Jadi mari kita ulas beberapa tantangan di era pandemi sosial ekonomi yang disebarkan oleh virus corona ini!

Sosialis-covid19 akselerasi

Poin 1 – Pendahuluan: Krisis ini mengambil cara yang unik untuk terjadi

Pertama, kami harus menjelaskan bahwa dari sudut pandang teori nilai Marx, ini bukanlah krisis. Karena dalam pandangan teori Marx “krisis selalu merupakan solusi sementara dan paksa dari kontradiksi yang ada.” Krisis bersifat secara internal dalam cara produksi; mereka muncul sebagai tantangan dan cara untuk melakukan penyelesaian terhadap kontradiksi dalam mode produksi itu sendiri. Namun peristiwa covid-19 ini jelas mengambil bentuk krisis dengan panggilan kekuatan eksternal untuk mendorongnya terjadi. Berdasarkan laporan, pandemi ini dimulai dengan munculnya infeksi virus yang masih misterius asalnya di RRC, yang dengan cepat menyebar dan menelan sebagian besar pasar dunia. Pandemi itu segera memaksa sebagian besar negara untuk mengambil langkah-langkah kesehatan masyarakat yang agresif untuk menahan dirinya. Di antara langkah-langkah ini tersebutlah beberapa cara seperti: social distancing dan lockdown untuk memperlambat penyebaran virus. Langkah-langkah ini menyebabkan berbagai bisnis di banyak negara menutup operasinya karena himbauan yang berbunyi kurang lebih di negara kita: #UdahdiRumahAja.

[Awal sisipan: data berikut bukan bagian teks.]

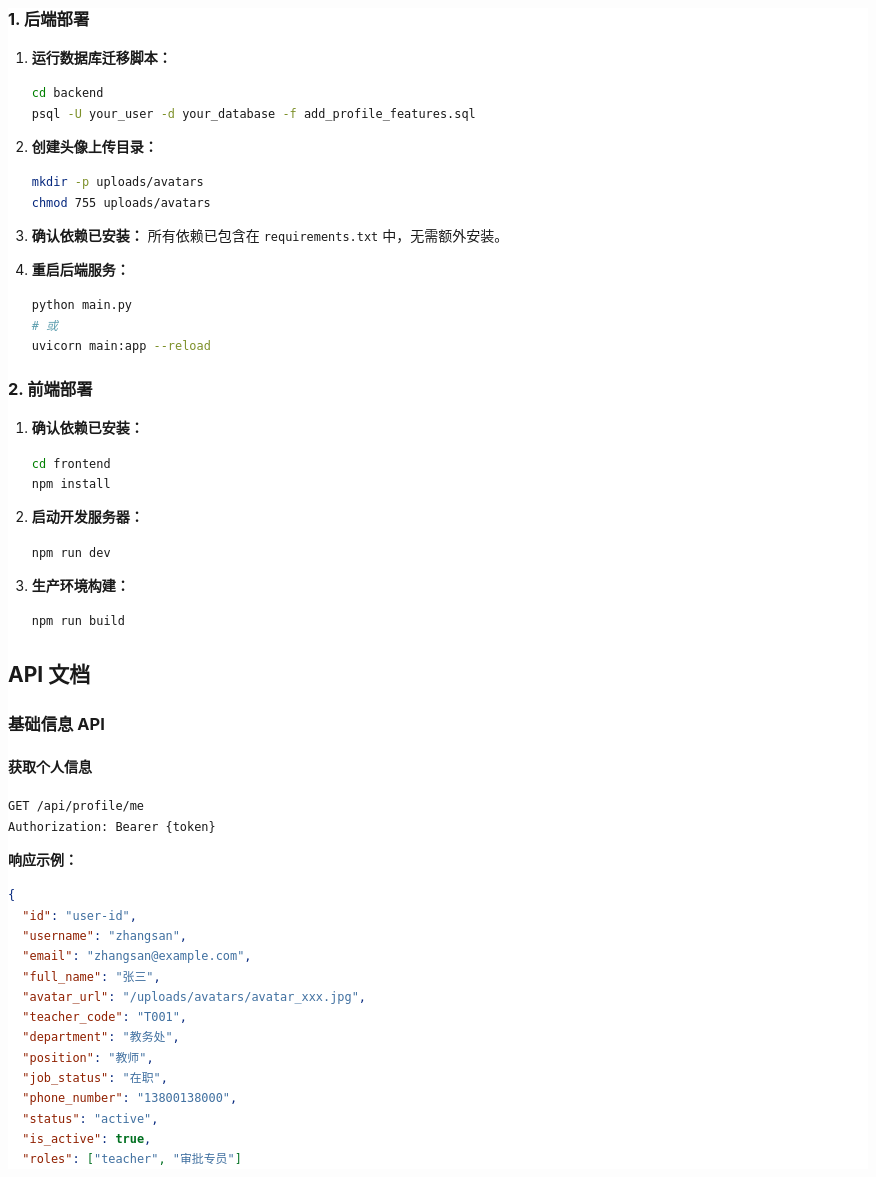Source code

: ### 1. 后端部署

1. **运行数据库迁移脚本：**
   ```bash
   cd backend
   psql -U your_user -d your_database -f add_profile_features.sql
   ```

2. **创建头像上传目录：**
   ```bash
   mkdir -p uploads/avatars
   chmod 755 uploads/avatars
   ```

3. **确认依赖已安装：**
   所有依赖已包含在 `requirements.txt` 中，无需额外安装。

4. **重启后端服务：**
   ```bash
   python main.py
   # 或
   uvicorn main:app --reload
   ```

### 2. 前端部署

1. **确认依赖已安装：**
   ```bash
   cd frontend
   npm install
   ```

2. **启动开发服务器：**
   ```bash
   npm run dev
   ```

3. **生产环境构建：**
   ```bash
   npm run build
   ```

## API 文档

### 基础信息 API

#### 获取个人信息
```http
GET /api/profile/me
Authorization: Bearer {token}
```

**响应示例：**
```json
{
  "id": "user-id",
  "username": "zhangsan",
  "email": "zhangsan@example.com",
  "full_name": "张三",
  "avatar_url": "/uploads/avatars/avatar_xxx.jpg",
  "teacher_code": "T001",
  "department": "教务处",
  "position": "教师",
  "job_status": "在职",
  "phone_number": "13800138000",
  "status": "active",
  "is_active": true,
  "roles": ["teacher", "审批专员"]
```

Langkah-langkah ini memiliki konsekuensi ekonominya sendiri: pertama, banyak modal terpaksa diam karena tindakan yang harus dilakukan untuk kesehatan masyarakat; sehingga jutaan pekerja telah dibebaskan dari pekerjaan mereka. Kedua, ketergantungan jutaan orang untuk memenuhi kebutuhan hidupnya pada sistem yang kini semakin rapuh akan menemui puncak kepanikannya dalam berbulan-bulan keadaan darurat.

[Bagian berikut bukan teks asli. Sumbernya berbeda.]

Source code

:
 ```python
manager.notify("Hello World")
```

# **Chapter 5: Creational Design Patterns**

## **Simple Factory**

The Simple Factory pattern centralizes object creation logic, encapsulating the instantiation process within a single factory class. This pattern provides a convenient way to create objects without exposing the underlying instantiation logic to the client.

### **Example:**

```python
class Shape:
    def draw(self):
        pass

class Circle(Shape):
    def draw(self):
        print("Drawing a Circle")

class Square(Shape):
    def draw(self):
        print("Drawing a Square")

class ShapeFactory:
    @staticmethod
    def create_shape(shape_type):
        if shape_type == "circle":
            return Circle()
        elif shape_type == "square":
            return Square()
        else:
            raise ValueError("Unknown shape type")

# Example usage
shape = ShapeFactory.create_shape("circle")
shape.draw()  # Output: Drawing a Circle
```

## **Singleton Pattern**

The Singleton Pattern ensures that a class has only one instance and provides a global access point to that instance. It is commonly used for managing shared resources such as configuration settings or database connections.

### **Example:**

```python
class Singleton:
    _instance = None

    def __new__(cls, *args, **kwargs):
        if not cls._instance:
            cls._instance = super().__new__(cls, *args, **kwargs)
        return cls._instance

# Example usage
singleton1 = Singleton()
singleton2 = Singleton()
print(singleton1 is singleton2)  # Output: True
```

Dengan demikian langkah-langkah yang dilakukan untuk menanggulangi masalah kesehatan masyarakat menganggu penjualan tenaga kerja dan sirkulasi modal; karena pekerja dipaksa meliburkan diri oleh pandemi.

Untuk memutuskan langkah yang tepat demi memperbaiki kesehatan masyarakat yang tengah dihajar oleh pandemi, negara-negara di dunia terpaksa menghentikan proses akumulasi kapitalis global itu sendiri; mereka terpaksa mematikan saklar pabrik dan kantornya. Ini membuat keadaan darurat saat ini berbeda dengan – katakanlah – kondisi yang tejadi saat Depresi Ekonomi, jatuhnya Bretton Woods, dan krisis keuangan 2008, yang menghasilkan 3 krisis ekonomi terbesar dalam sejarah. Kontraksi ekonomi yang terjadi karena banyak kejadian diatas dapat dipastikan timbul dari kontradiksi internal mode produksi yang memunculkan solusi paksa dari dinamika ekonomi.

Peristiwa saat ini mampu melampaui akal sehat perekonomian dan mungkin memang jauh lebih besar/luas daripada krisis-krisis yang terjadi sebelumnya; maka solusi yang harus diambil untuk perekonomian pun harus melampaui proses akumulasi kapital.